Dal lungotevere al palco del Foro Italico – dove si è esibito lo scorso 4 luglio – il passo è breve. Sì, se ti chiami Alessandro Mannarino. Ha cominciato così, il cantautore romano che oggi sbanca i botteghini di tutti i teatri d’Italia con il suo tour teatrale di cui già il titolo suggestivo, “L’ultimo giorno dell’umanità”, fa viaggiare la mente attraverso scenari esoticamente visionari. Ha cominciato come cominciano un po’ tutti. Falò estivi e chitarra alla mano. Fino ad arrivare a calcare i palcoscenici più in vista, passando prima per “Parla con me” di Serena Dandini.
Alessandro Mannarino ha 33 anni e una determinazione che gli brilla accesa in quegli occhi di velluto che, a guardarli, “sembra di andar lontano”, tanto per citare un altro cantautore, suo metaforico mentore e modello a cui attingere inesauribilmente.
“Fabrizio de Andrè è un maestro, un poeta tra i più grandi della lingua italiana che si è messo sullo stesso piano degli ultimi che ha raccontato. Ho consumato i suoi dischi, era dotato di una fantasia straordinaria.”

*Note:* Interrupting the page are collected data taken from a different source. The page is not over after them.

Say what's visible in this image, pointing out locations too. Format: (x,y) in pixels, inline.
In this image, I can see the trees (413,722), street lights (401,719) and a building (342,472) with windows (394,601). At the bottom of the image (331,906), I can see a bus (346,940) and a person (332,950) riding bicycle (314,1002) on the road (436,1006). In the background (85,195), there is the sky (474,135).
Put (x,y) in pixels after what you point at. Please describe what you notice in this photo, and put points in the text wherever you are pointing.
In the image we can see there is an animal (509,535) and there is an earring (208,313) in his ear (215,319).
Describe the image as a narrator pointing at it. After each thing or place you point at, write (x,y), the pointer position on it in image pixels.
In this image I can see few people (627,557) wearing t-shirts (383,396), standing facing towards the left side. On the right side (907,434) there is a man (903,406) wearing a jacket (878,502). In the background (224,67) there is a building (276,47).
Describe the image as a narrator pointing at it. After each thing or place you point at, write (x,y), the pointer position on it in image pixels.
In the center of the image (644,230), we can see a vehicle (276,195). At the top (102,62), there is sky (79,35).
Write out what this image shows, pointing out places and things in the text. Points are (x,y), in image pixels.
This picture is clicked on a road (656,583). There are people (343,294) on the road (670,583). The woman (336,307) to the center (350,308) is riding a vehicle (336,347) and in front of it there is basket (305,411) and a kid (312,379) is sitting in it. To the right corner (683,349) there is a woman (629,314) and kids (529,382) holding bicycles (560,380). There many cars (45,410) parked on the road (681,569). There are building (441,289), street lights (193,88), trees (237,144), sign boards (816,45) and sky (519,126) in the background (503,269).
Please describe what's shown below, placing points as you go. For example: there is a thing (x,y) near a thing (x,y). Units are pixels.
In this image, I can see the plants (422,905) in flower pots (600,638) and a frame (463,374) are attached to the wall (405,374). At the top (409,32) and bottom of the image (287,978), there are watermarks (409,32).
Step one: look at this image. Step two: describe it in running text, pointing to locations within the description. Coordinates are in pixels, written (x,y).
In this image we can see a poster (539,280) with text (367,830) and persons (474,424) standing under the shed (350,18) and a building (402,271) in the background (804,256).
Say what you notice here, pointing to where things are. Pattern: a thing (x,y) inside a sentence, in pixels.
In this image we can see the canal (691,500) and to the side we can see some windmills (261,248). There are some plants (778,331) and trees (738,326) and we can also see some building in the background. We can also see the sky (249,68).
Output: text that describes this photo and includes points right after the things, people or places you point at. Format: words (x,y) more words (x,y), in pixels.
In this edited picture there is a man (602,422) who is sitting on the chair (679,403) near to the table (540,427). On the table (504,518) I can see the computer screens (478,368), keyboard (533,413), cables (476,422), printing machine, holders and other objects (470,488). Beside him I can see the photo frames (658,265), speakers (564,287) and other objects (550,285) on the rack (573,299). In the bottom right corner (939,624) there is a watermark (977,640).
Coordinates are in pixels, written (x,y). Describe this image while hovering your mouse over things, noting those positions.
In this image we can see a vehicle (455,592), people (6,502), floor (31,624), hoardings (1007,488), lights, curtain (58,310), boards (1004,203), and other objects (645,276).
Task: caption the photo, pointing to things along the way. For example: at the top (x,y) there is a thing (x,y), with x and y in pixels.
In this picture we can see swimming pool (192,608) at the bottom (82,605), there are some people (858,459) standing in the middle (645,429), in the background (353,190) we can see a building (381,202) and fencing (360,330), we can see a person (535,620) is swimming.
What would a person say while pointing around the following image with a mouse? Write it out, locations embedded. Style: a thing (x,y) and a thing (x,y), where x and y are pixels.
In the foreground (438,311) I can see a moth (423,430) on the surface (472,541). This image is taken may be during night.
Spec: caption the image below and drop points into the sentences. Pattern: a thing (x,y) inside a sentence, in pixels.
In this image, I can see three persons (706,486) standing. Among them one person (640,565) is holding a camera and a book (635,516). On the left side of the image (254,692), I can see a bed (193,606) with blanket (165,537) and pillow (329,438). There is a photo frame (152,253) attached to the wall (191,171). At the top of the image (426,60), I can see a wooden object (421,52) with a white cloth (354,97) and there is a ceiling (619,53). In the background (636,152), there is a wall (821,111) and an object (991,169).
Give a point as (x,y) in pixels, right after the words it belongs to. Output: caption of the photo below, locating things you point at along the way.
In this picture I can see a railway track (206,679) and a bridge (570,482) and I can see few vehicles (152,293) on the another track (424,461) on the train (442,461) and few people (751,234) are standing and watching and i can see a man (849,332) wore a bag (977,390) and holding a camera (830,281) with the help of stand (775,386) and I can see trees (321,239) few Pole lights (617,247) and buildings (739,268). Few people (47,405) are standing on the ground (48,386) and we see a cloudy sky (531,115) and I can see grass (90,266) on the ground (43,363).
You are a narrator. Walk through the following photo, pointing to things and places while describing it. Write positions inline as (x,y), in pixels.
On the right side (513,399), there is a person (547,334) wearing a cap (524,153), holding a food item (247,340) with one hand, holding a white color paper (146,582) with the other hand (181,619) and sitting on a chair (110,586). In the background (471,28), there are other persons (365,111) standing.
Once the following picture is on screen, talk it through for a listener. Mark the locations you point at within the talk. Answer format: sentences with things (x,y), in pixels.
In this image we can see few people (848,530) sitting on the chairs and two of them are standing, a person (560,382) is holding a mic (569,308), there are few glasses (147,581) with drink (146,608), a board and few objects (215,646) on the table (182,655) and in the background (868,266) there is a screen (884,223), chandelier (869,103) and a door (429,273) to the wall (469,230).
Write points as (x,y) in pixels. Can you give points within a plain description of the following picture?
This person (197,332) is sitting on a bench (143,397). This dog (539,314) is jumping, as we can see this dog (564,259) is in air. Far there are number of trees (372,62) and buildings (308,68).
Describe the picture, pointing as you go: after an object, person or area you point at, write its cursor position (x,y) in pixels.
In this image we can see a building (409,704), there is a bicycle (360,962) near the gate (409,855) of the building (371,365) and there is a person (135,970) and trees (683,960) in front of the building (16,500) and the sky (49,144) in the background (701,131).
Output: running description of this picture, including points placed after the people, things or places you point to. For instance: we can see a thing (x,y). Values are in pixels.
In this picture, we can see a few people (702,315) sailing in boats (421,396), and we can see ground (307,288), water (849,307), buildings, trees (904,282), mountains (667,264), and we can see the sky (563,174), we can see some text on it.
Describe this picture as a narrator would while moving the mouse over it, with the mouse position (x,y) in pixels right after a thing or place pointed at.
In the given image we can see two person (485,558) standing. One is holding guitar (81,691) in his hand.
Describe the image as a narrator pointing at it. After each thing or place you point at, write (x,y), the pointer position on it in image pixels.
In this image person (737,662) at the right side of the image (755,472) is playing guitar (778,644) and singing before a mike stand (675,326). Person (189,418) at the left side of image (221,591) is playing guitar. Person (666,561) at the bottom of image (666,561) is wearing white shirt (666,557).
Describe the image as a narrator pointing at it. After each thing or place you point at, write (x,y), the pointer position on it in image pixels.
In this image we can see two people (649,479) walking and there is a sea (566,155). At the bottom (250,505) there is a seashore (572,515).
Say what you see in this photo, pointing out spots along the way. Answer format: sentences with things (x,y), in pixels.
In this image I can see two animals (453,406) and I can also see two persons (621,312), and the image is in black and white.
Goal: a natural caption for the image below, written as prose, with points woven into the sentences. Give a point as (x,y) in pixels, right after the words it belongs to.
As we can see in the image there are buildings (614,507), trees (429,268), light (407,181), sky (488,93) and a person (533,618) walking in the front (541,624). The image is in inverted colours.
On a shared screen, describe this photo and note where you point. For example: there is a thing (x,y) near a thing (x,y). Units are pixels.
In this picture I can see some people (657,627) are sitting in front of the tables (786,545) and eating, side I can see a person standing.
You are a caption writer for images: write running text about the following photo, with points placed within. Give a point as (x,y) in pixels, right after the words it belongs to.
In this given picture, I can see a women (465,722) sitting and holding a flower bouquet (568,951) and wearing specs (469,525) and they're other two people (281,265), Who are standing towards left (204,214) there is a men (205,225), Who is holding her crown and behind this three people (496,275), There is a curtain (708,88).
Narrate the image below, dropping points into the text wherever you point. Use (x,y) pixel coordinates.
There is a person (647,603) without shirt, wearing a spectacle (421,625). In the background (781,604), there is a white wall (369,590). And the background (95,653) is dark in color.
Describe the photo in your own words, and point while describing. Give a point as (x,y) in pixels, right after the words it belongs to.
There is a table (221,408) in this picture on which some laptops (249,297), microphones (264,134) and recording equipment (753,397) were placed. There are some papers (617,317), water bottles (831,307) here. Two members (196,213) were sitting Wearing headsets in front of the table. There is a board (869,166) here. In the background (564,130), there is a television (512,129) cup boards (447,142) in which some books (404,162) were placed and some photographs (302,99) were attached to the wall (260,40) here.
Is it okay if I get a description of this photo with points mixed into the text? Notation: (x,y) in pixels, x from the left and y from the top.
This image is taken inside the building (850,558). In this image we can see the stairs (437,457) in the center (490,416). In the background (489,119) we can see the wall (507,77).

E come Fabrizio de Andrè anche Alessandro Mannarino parla di emarginati. Zingari, barboni, ubriachi, prostitute. Una “città vecchia” che sembra rivivere, ricollocata in un ambiente che però degli anni ’60 conserva soltanto le atmosfere psichiche, trasmigrate in uno scenario metropolitano moderno, globalizzato e troppo spesso spersonalizzante. Dove il disagio non è più soltanto quello esteriore, ma anche quello profondo, umano, interiorizzato. I personaggi delineati da Mannarino appaiono così più eterei e impalpabili, meno verosimili, in un certo senso, seppur altrettanto reali di quelli proposti da de Andrè, figli di un’emozione passeggera o di una sensazione volatile, momentanea, più che di una riflessione antropologica accurata sulla società contemporanea.
Anche se l’influenza degli studi di antropologia si sente eccome, nelle sue canzoni. Quasi quanto si avverte quella esercitata dal fascino senza tempo delle ballate di de Andrè, della musica e della poesia popolare condita dall’influsso meno evidente di una tradizione politica conosciuta attraverso i racconti del nonno comunista e ex partigiano. Una coloritura, piuttosto che una connotazione politica vera e propria, che però non arriva a inficiare il senso dei suoi testi, costruiti invece intorno al perno di una più universale riflessione sul senso della vita e sulla natura umana.
Dagli stornelli popolari agli scenari metropolitani, dalle borgate romane (il cui ricordo filtra direttamente dai ricordi di un’infanzia vissuta tra san Basilio e Talenti) alle ambientazioni surreali partorite da una fantasia visionaria, Alessandro Mannarino riesce a conciliare nella sua musica i temi contrastanti dell’appartenenza storica e sociale a una città, Roma, che è allo stesso tempo provinciale e internazionalizzata, con l’universalità dei sentimenti umani, e in particolare, di un senso di spaesamento dell’uomo moderno che combatte quotidianamente contro la solitudine e la depressione, e che trova nell’amore (per se stesso, per l’altro, per la vita nella sua affascinante controversia di significati) e nella capacità, nonostante tutto, di emozionarsi ancora, l’unica via di salvezza della sua integrità di essere umano.